**Work item:** Report only how many lines of the records contain the word "Right".

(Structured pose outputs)
━━━━━━
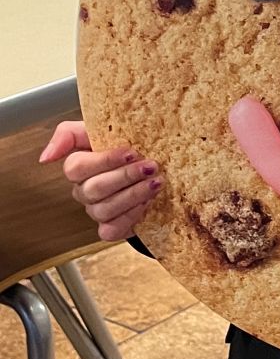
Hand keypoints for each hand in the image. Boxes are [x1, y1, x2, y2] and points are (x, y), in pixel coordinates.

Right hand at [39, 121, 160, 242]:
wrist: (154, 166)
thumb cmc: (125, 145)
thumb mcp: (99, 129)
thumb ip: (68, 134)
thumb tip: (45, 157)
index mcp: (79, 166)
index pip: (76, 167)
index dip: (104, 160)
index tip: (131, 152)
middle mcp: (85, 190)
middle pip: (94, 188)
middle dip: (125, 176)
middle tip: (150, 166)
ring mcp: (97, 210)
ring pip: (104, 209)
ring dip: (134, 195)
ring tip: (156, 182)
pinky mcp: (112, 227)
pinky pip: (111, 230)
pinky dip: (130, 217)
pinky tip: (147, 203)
━━━━━━
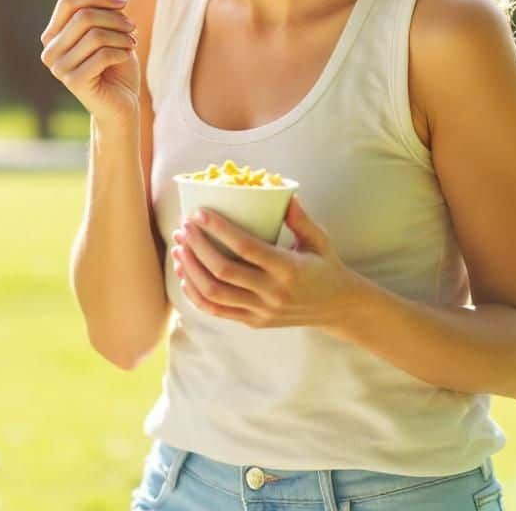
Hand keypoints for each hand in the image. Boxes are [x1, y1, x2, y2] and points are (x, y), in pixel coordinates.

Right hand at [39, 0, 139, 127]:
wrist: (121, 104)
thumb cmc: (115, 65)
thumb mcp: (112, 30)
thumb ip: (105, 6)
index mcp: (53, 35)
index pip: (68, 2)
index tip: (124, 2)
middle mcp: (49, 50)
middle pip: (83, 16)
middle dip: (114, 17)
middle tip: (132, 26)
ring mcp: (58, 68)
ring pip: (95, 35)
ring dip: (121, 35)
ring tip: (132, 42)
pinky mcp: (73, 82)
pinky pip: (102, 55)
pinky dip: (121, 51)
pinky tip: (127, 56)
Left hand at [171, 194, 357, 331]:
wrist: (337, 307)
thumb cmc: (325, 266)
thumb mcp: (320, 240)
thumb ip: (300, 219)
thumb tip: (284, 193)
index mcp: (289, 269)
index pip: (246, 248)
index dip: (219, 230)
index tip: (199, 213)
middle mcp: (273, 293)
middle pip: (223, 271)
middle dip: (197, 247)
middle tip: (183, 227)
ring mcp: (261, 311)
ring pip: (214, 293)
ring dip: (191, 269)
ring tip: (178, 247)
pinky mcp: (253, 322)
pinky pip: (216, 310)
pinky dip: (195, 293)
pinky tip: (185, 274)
━━━━━━
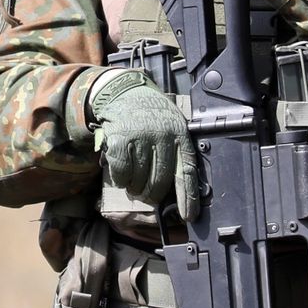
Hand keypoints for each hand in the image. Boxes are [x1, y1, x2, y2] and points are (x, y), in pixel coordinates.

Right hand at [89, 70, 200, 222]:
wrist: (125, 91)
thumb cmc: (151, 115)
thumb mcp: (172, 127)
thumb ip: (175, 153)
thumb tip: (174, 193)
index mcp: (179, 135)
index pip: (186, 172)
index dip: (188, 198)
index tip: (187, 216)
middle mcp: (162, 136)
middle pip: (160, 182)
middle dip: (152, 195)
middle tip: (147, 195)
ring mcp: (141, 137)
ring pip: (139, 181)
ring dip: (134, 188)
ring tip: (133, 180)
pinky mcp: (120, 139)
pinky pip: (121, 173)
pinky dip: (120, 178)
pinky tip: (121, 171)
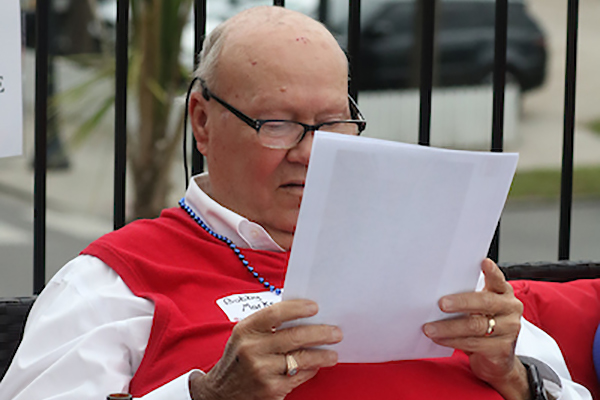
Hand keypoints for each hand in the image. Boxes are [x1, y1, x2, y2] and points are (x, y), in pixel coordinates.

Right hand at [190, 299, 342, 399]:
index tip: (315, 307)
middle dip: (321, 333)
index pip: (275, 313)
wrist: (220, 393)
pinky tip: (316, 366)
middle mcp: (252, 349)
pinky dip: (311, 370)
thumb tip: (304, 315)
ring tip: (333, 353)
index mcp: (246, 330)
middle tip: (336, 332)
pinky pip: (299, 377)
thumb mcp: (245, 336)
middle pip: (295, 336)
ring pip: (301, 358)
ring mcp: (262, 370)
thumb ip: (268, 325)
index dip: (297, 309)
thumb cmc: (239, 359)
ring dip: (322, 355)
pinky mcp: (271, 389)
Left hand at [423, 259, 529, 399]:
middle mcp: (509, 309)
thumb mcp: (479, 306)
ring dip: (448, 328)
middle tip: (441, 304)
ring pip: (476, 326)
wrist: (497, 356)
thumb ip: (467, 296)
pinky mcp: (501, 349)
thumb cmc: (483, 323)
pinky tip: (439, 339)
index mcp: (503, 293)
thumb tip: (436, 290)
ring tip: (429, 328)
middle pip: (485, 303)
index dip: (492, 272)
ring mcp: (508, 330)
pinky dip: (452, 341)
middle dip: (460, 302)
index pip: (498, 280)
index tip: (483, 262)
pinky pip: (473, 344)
━━━━━━
**Answer for this exercise:** 4